» **PROBLEM DETAILS**: What you return must match the records word for word, except that pictures are dropped.

════════════════

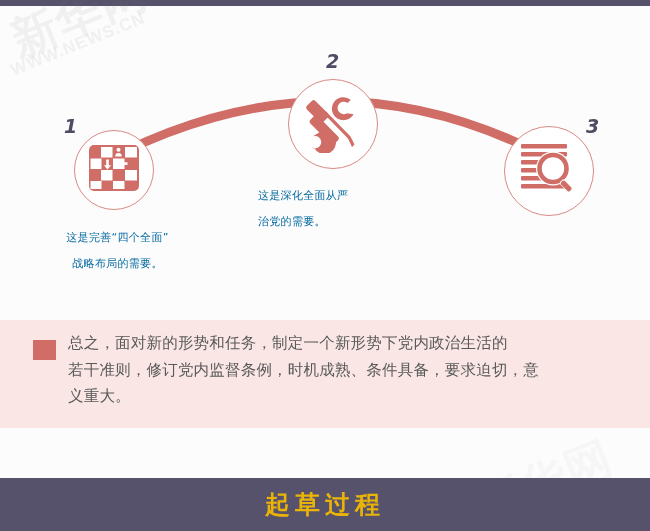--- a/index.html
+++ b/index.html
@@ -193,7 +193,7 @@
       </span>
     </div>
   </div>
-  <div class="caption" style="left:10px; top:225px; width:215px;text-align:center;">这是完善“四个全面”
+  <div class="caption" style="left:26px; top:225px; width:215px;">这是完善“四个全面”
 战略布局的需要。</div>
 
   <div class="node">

════════════════

» **EXERCISE ANSWER**:
--- a/index.html
+++ b/index.html
@@ -193,7 +193,7 @@
       </span>
     </div>
   </div>
-  <div class="caption" style="left:10px; top:225px; width:215px;text-align:center;">这是完善“四个全面”
+  <div class="caption" style="left:26px; top:225px; width:215px;">这是完善“四个全面”
 战略布局的需要。</div>
 
   <div class="node">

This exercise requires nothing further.